La continuidad del grupo en el poder pasa por las urnas. En eso está empeñada la actividad comunicativa presidencial. Morena actualmente gobierna 16 estados y tiene mayoría en 18 congresos locales. Al concluir el día 5 de junio al menos gobernará cuatro más (Hidalgo, Oaxaca, Quintana Roo y Tamaulipas) y en un descuido logra el triunfo en Durango.

La tendencia a la centralización del poder no es un pecado original de la 4T, es una constante en la cultura de la clase política mexicana. La característica inédita de la actual coyuntura es la fortaleza de la legitimidad presidencial; el respaldo a su figura inyecta fuerza electoral a Morena. En la coyuntura actual, los partidos tradicionales están desgastados por su ejercicio del poder, por la ausencia de un discurso político y de una oferta programática que dé aliciente a los sectores populares.

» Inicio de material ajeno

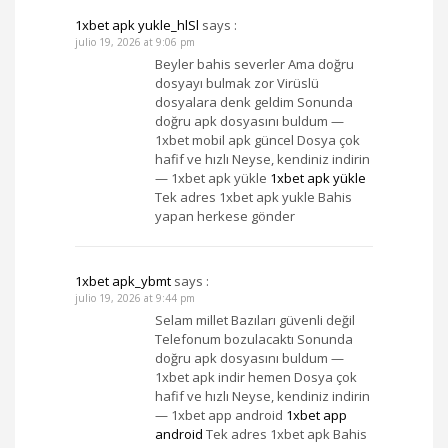
1xbet apk yukle_hlSl
says :
julio 19, 2026 at 9:06 pm
Beyler bahis severler Ama doğru
dosyayı bulmak zor Virüslü
dosyalara denk geldim Sonunda
doğru apk dosyasını buldum —
1xbet mobil apk güncel Dosya çok
hafif ve hızlı Neyse, kendiniz indirin
— 1xbet apk yükle
1xbet apk yükle
Tek adres 1xbet apk yukle Bahis
yapan herkese gönder
1xbet apk_ybmt
says :
julio 19, 2026 at 9:44 pm
Selam millet Bazıları güvenli değil
Telefonum bozulacaktı Sonunda
doğru apk dosyasını buldum —
1xbet apk indir hemen Dosya çok
hafif ve hızlı Neyse, kendiniz indirin
— 1xbet app android
1xbet app
android
Tek adres 1xbet apk Bahis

Por su parte las elecciones, internamente, le proporcionan al presidente una fuerza legitimadora importante, que le ha permitido sortear las deficiencias en la acción de gobernar y para negociar, saliéndose del guion definido por los Estados Unidos en dos casos relevantes la guerra Rusia Ucrania y la Cumbre de las Américas. Esa legitimidad impulsa la fuerza de Morena, pero la hora de la verdad llegará cuando el líder se ausente de la acción política.